==== DATA RECORDS

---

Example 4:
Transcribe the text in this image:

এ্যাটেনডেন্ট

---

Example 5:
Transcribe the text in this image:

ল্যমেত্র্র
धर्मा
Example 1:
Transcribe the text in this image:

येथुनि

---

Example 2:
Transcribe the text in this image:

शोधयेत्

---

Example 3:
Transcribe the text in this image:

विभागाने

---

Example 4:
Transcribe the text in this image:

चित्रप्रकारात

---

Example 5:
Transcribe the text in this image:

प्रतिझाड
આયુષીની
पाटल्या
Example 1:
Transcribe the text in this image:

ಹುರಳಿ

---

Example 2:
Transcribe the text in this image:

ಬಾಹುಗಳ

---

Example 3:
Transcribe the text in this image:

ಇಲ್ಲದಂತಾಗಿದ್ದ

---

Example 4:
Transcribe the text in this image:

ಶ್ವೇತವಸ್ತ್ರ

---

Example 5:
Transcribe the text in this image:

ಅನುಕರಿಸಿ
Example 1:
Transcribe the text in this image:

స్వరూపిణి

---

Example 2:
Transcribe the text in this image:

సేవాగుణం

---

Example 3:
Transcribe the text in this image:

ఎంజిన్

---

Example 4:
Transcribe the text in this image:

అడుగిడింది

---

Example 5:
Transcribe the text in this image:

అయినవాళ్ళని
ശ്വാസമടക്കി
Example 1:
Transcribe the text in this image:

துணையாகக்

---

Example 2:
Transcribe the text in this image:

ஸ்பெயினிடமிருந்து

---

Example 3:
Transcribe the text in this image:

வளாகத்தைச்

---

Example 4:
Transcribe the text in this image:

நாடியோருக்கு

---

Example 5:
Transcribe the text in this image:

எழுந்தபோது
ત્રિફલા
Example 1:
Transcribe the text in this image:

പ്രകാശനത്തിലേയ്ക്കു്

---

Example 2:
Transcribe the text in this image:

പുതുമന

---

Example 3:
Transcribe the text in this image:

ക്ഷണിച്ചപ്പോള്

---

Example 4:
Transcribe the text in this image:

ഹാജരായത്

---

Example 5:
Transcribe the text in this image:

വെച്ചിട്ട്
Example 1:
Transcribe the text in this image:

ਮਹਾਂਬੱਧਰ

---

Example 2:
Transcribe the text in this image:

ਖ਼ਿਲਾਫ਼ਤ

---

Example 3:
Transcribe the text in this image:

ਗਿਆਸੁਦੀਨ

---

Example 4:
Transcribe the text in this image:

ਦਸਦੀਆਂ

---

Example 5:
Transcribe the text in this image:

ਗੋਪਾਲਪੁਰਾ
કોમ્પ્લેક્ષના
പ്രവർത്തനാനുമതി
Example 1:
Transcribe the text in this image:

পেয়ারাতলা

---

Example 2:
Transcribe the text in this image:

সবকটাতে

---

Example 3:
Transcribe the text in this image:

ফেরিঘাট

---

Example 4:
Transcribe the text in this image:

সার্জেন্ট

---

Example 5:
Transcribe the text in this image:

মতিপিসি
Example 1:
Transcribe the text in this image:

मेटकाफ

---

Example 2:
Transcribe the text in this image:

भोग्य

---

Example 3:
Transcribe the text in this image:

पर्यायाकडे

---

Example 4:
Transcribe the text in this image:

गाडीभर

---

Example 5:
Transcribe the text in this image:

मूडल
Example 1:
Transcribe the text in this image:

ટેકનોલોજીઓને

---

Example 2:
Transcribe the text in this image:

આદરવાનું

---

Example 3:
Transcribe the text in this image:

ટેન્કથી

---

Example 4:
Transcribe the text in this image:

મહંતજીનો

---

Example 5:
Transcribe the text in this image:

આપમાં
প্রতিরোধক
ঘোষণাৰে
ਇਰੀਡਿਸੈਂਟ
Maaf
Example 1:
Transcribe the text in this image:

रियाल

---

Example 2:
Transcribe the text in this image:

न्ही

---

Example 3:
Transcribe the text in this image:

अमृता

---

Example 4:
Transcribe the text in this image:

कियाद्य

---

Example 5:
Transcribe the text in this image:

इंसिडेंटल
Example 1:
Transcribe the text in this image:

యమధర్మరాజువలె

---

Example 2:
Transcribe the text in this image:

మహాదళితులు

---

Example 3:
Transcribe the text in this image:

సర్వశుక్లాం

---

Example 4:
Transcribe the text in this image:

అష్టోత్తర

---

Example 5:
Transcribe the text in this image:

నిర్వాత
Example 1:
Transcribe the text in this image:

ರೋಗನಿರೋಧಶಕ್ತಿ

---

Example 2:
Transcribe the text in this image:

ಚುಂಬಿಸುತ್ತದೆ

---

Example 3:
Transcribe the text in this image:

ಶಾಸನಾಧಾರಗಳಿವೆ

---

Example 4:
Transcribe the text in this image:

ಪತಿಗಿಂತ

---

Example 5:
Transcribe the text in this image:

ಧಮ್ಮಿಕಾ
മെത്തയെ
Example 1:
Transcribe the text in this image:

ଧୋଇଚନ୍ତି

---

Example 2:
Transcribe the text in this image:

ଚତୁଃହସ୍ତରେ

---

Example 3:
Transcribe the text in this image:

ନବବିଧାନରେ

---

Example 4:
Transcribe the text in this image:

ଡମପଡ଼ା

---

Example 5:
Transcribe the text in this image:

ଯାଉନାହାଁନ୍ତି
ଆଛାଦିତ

========

§ WHAT NEEDS TO BE DONE
Print every record above exactly as it was given.

§ SOLUTION FOR THIS TASK
---

Example 4:
Transcribe the text in this image:

এ্যাটেনডেন্ট

---

Example 5:
Transcribe the text in this image:

ল্যমেত্র্র
धर्मा
Example 1:
Transcribe the text in this image:

येथुनि

---

Example 2:
Transcribe the text in this image:

शोधयेत्

---

Example 3:
Transcribe the text in this image:

विभागाने

---

Example 4:
Transcribe the text in this image:

चित्रप्रकारात

---

Example 5:
Transcribe the text in this image:

प्रतिझाड
આયુષીની
पाटल्या
Example 1:
Transcribe the text in this image:

ಹುರಳಿ

---

Example 2:
Transcribe the text in this image:

ಬಾಹುಗಳ

---

Example 3:
Transcribe the text in this image:

ಇಲ್ಲದಂತಾಗಿದ್ದ

---

Example 4:
Transcribe the text in this image:

ಶ್ವೇತವಸ್ತ್ರ

---

Example 5:
Transcribe the text in this image:

ಅನುಕರಿಸಿ
Example 1:
Transcribe the text in this image:

స్వరూపిణి

---

Example 2:
Transcribe the text in this image:

సేవాగుణం

---

Example 3:
Transcribe the text in this image:

ఎంజిన్

---

Example 4:
Transcribe the text in this image:

అడుగిడింది

---

Example 5:
Transcribe the text in this image:

అయినవాళ్ళని
ശ്വാസമടക്കി
Example 1:
Transcribe the text in this image:

துணையாகக்

---

Example 2:
Transcribe the text in this image:

ஸ்பெயினிடமிருந்து

---

Example 3:
Transcribe the text in this image:

வளாகத்தைச்

---

Example 4:
Transcribe the text in this image:

நாடியோருக்கு

---

Example 5:
Transcribe the text in this image:

எழுந்தபோது
ત્રિફલા
Example 1:
Transcribe the text in this image:

പ്രകാശനത്തിലേയ്ക്കു്

---

Example 2:
Transcribe the text in this image:

പുതുമന

---

Example 3:
Transcribe the text in this image:

ക്ഷണിച്ചപ്പോള്

---

Example 4:
Transcribe the text in this image:

ഹാജരായത്

---

Example 5:
Transcribe the text in this image:

വെച്ചിട്ട്
Example 1:
Transcribe the text in this image:

ਮਹਾਂਬੱਧਰ

---

Example 2:
Transcribe the text in this image:

ਖ਼ਿਲਾਫ਼ਤ

---

Example 3:
Transcribe the text in this image:

ਗਿਆਸੁਦੀਨ

---

Example 4:
Transcribe the text in this image:

ਦਸਦੀਆਂ

---

Example 5:
Transcribe the text in this image:

ਗੋਪਾਲਪੁਰਾ
કોમ્પ્લેક્ષના
പ്രവർത്തനാനുമതി
Example 1:
Transcribe the text in this image:

পেয়ারাতলা

---

Example 2:
Transcribe the text in this image:

সবকটাতে

---

Example 3:
Transcribe the text in this image:

ফেরিঘাট

---

Example 4:
Transcribe the text in this image:

সার্জেন্ট

---

Example 5:
Transcribe the text in this image:

মতিপিসি
Example 1:
Transcribe the text in this image:

मेटकाफ

---

Example 2:
Transcribe the text in this image:

भोग्य

---

Example 3:
Transcribe the text in this image:

पर्यायाकडे

---

Example 4:
Transcribe the text in this image:

गाडीभर

---

Example 5:
Transcribe the text in this image:

मूडल
Example 1:
Transcribe the text in this image:

ટેકનોલોજીઓને

---

Example 2:
Transcribe the text in this image:

આદરવાનું

---

Example 3:
Transcribe the text in this image:

ટેન્કથી

---

Example 4:
Transcribe the text in this image:

મહંતજીનો

---

Example 5:
Transcribe the text in this image:

આપમાં
প্রতিরোধক
ঘোষণাৰে
ਇਰੀਡਿਸੈਂਟ
Maaf
Example 1:
Transcribe the text in this image:

रियाल

---

Example 2:
Transcribe the text in this image:

न्ही

---

Example 3:
Transcribe the text in this image:

अमृता

---

Example 4:
Transcribe the text in this image:

कियाद्य

---

Example 5:
Transcribe the text in this image:

इंसिडेंटल
Example 1:
Transcribe the text in this image:

యమధర్మరాజువలె

---

Example 2:
Transcribe the text in this image:

మహాదళితులు

---

Example 3:
Transcribe the text in this image:

సర్వశుక్లాం

---

Example 4:
Transcribe the text in this image:

అష్టోత్తర

---

Example 5:
Transcribe the text in this image:

నిర్వాత
Example 1:
Transcribe the text in this image:

ರೋಗನಿರೋಧಶಕ್ತಿ

---

Example 2:
Transcribe the text in this image:

ಚುಂಬಿಸುತ್ತದೆ

---

Example 3:
Transcribe the text in this image:

ಶಾಸನಾಧಾರಗಳಿವೆ

---

Example 4:
Transcribe the text in this image:

ಪತಿಗಿಂತ

---

Example 5:
Transcribe the text in this image:

ಧಮ್ಮಿಕಾ
മെത്തയെ
Example 1:
Transcribe the text in this image:

ଧୋଇଚନ୍ତି

---

Example 2:
Transcribe the text in this image:

ଚତୁଃହସ୍ତରେ

---

Example 3:
Transcribe the text in this image:

ନବବିଧାନରେ

---

Example 4:
Transcribe the text in this image:

ଡମପଡ଼ା

---

Example 5:
Transcribe the text in this image:

ଯାଉନାହାଁନ୍ତି
ଆଛାଦିତ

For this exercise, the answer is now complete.